Task description: Look through the entries that follow and return each line that has the string "ahli".

Data extracts:
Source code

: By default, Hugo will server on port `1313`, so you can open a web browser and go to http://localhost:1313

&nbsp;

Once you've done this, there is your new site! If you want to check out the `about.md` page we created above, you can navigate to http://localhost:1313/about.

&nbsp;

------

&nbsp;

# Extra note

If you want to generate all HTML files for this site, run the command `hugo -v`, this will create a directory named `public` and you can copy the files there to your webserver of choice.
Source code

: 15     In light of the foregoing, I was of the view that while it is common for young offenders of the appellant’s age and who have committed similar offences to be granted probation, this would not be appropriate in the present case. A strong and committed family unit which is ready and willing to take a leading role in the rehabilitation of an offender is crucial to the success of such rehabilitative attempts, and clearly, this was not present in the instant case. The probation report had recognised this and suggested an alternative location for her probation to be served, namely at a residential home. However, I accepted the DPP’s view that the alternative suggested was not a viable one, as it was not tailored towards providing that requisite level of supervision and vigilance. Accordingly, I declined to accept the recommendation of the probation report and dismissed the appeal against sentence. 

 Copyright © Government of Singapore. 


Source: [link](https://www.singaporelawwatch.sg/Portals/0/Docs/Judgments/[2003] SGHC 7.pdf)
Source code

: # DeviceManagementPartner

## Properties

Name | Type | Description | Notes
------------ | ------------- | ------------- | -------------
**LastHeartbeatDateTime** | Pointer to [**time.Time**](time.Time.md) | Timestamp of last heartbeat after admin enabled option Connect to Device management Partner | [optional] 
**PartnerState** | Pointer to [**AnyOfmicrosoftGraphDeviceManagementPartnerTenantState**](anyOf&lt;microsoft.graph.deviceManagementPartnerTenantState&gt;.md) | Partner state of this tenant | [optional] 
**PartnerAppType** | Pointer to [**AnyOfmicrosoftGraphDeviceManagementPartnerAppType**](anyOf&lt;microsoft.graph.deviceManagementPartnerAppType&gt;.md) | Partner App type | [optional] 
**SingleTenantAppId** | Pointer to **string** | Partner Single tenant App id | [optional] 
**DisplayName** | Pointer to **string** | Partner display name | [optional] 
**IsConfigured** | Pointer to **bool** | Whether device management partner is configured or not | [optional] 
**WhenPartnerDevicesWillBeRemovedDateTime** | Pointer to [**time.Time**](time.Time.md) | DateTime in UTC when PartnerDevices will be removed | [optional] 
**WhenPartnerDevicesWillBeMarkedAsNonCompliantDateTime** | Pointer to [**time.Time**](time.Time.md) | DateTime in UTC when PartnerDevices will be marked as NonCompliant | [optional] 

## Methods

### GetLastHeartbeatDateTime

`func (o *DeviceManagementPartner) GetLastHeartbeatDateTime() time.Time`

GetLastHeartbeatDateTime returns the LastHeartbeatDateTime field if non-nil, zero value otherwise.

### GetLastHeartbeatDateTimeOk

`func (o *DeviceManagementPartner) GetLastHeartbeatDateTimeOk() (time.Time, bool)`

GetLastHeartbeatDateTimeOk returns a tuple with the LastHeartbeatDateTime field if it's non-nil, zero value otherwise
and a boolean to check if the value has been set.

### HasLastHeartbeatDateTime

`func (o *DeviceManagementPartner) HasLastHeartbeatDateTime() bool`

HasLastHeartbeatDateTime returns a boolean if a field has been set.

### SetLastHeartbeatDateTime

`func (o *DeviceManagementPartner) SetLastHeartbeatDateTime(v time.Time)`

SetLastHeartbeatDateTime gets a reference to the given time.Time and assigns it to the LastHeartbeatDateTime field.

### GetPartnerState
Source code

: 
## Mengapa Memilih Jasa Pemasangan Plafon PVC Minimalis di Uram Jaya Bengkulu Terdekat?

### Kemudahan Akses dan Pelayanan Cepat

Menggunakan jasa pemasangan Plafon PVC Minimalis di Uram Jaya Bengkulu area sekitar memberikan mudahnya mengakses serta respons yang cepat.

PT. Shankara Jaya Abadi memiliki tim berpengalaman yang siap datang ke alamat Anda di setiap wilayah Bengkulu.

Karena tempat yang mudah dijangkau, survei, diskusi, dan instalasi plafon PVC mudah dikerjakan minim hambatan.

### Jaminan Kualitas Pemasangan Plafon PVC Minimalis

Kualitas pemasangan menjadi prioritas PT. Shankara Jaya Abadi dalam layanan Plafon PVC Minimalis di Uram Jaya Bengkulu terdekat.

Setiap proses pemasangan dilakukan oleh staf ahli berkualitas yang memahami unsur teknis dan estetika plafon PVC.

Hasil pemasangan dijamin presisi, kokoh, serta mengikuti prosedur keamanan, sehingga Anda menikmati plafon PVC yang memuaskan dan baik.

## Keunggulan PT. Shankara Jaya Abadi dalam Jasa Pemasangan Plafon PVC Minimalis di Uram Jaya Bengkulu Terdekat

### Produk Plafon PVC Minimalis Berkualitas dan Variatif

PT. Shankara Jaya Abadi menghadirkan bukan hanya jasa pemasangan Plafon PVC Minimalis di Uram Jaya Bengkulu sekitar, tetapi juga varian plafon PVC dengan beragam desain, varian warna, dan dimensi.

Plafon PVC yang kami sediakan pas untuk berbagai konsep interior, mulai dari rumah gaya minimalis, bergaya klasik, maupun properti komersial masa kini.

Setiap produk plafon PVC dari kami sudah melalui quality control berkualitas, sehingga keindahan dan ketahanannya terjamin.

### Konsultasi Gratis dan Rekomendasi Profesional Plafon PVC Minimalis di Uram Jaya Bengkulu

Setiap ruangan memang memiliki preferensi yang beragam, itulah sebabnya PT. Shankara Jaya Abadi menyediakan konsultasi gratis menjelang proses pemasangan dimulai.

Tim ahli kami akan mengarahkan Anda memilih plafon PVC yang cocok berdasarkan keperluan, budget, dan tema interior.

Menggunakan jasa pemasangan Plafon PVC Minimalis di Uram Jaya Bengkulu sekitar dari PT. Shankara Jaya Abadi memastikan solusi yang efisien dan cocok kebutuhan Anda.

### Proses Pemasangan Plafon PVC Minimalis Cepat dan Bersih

Exercise result:
Setiap proses pemasangan dilakukan oleh staf ahli berkualitas yang memahami unsur teknis dan estetika plafon PVC.
Tim ahli kami akan mengarahkan Anda memilih plafon PVC yang cocok berdasarkan keperluan, budget, dan tema interior.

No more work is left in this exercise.